ただし前者、スライマーンのお兄さんは今、何か大事なものを手に入れた代りにその力を、俺を城塞の都で助けてくれたときよりか、幾分も弱めてしまったらしい。それこそ後者、スライマーンのお兄さんのほかのもうひとりの呪い師、オーリエンダが例えたように、不死鳥が細って小鳥になったみたく。
思いつきで弟子入りを志願したお兄さんは、今夜はほかの方法を探すことに決めたそうだけど、オーリエンダは力を取り戻すための別の方法も知ってるって言ってたし、きっと望みはあるんだろうと思えた。
力はなくしても相変わらず、俺のことを心配してくれてたみたい。

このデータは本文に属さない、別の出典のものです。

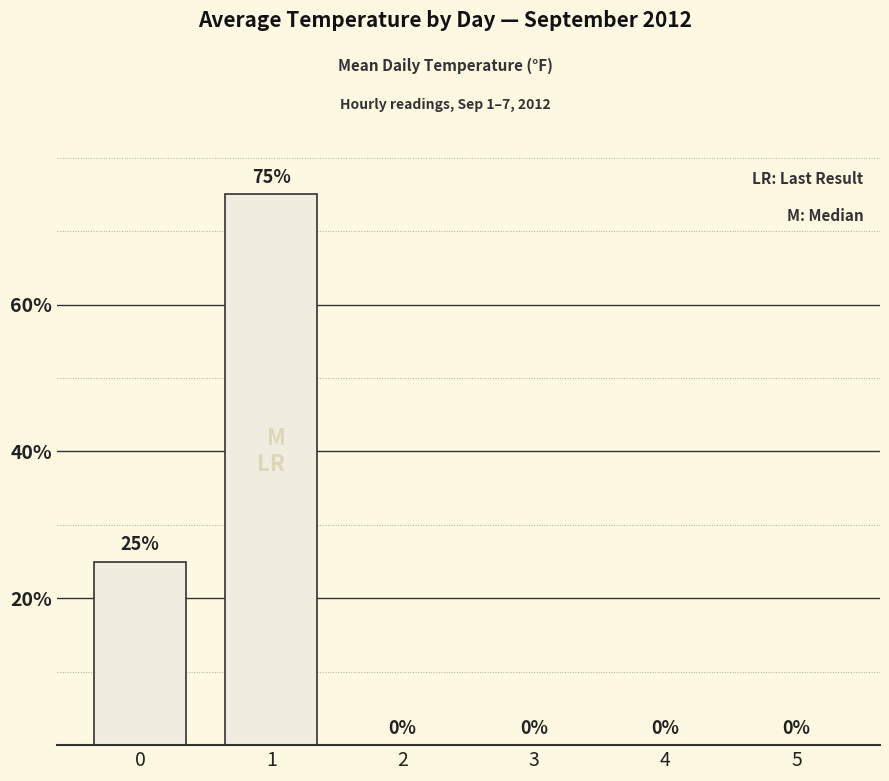

Count the number of values greater than 0.

2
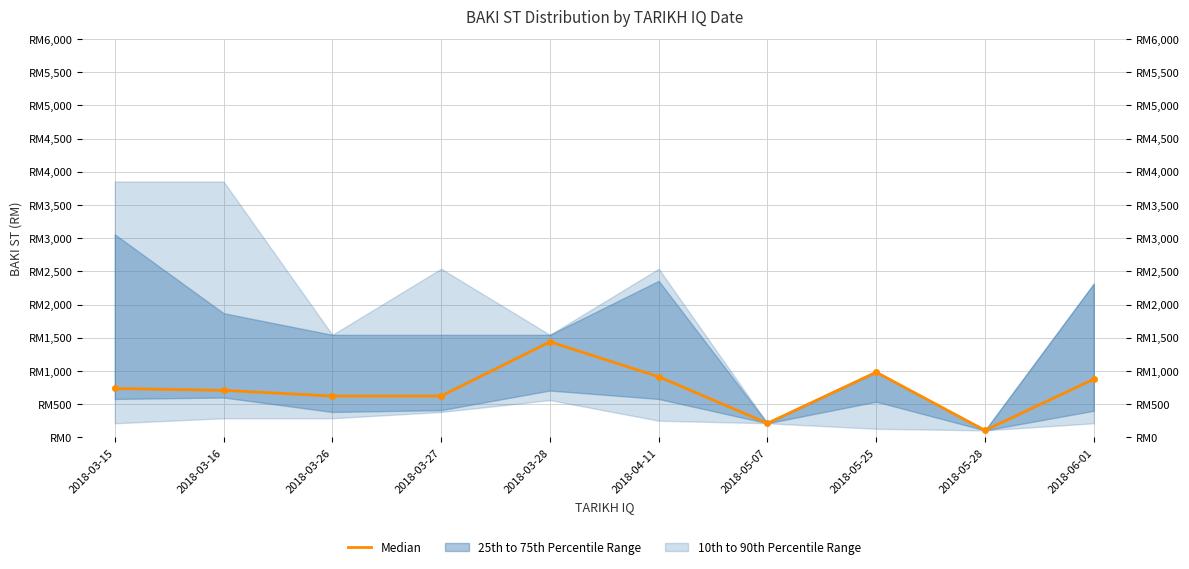

Which label corresponds to the smallest value in the chart?

2018-05-28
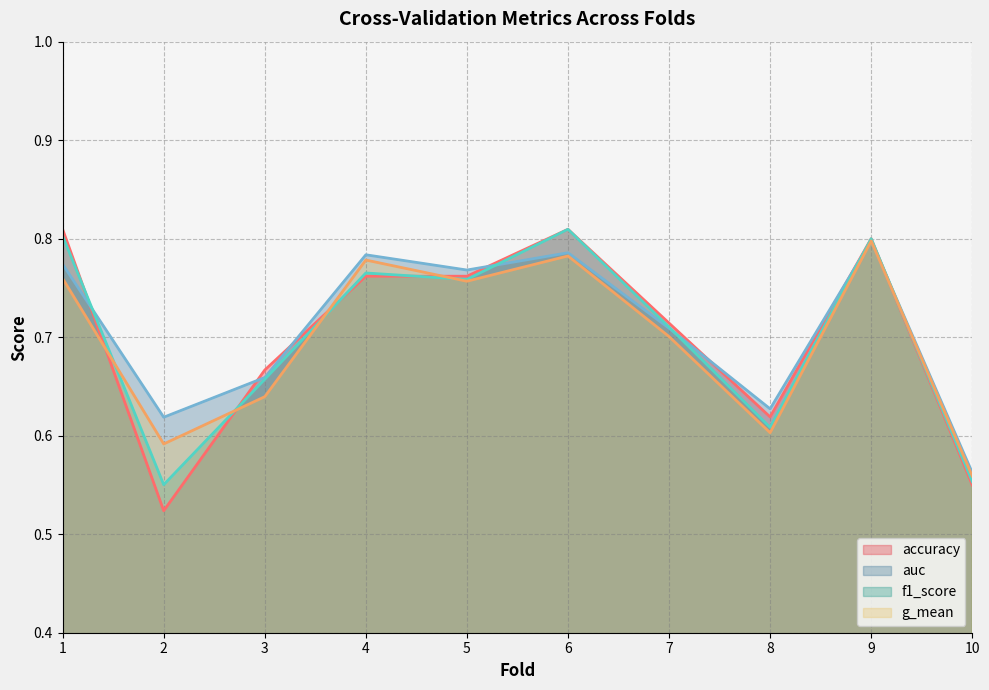

List the series in order of their peak value, highest first.

accuracy, f1_score, auc, g_mean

彼なら、手に入れたっていう大事な宝物と共に、その優しい性質できっと、前向きにやっていけるような気がする。
……そのお兄さんが、オーリエンダがいなくなったことに関わってたのには、さすがにびっくりしたけど。
いや、それよりか、森を歩いてる彼女を見かけて、前と変わりない声で喋るもんだから、スライマーンのお兄さんがちゃんと教えてくれてなかったら、まだそれが夢か幻だと思っていたかも知れない。

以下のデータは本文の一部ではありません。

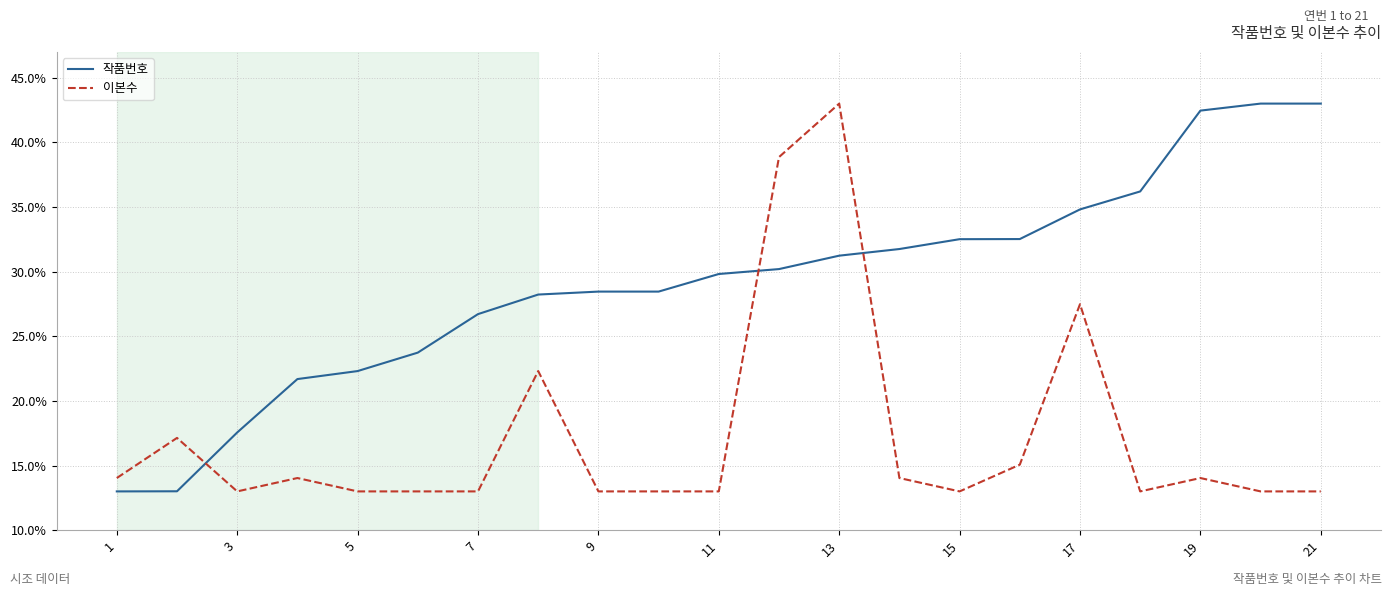

Reading left to right, extract all data points from this chart.

작품번호: 0.1	0.1	0.2	0.2	0.2	0.2	0.3	0.3	0.3	0.3	0.3	0.3	0.3	0.3	0.3	0.3	0.3	0.4	0.4	0.4	0.4
이본수: 0.1	0.2	0.1	0.1	0.1	0.1	0.1	0.2	0.1	0.1	0.1	0.4	0.4	0.1	0.1	0.2	0.3	0.1	0.1	0.1	0.1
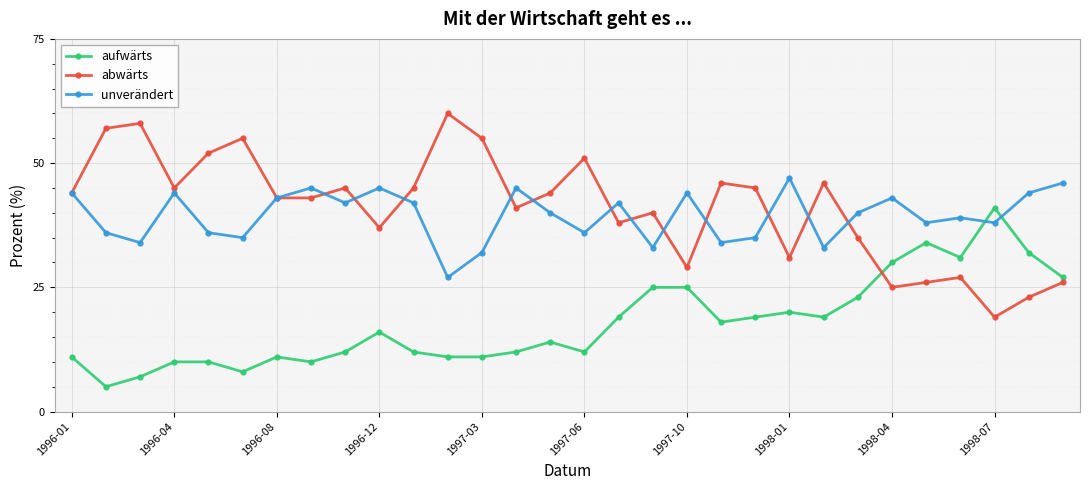

What is the difference between the maximum and second lowest values in the unverändert series?

15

黄泉返ったそうだ、と、スライマーンのお兄さんはそう言った。
それでも驚いたのが抜けなくて、彼女が喋る間はずうっと、その言葉尻が夜に消えていきやしないかと耳を傍だてていたし、俺にさわろうとする指も、俺がさわろうとした髪もすり抜けるんじゃないかと疑ってもいたけど、そのどれもが杞憂になった。
びっくりしすぎて、頭ではよく考えられていない。
本当は、夢でも幻でも良かったのかも知れない。
ただ、彼女が間違いなく温かかったから、きっと他の考えを上塗りするぐらい、俺は嬉しく思っていたんだろうと思う。
いつまでも覚めなかったから、夢じゃないとわかった。
噛みついたら傷ができたから、彼女に血が流れているとわかった。
血を見て安心したのは初めてだ。
オーリエンダは間違いなくそこにいた。
……痛くしてごめん、なんて、謝ってなんかやんないんだから。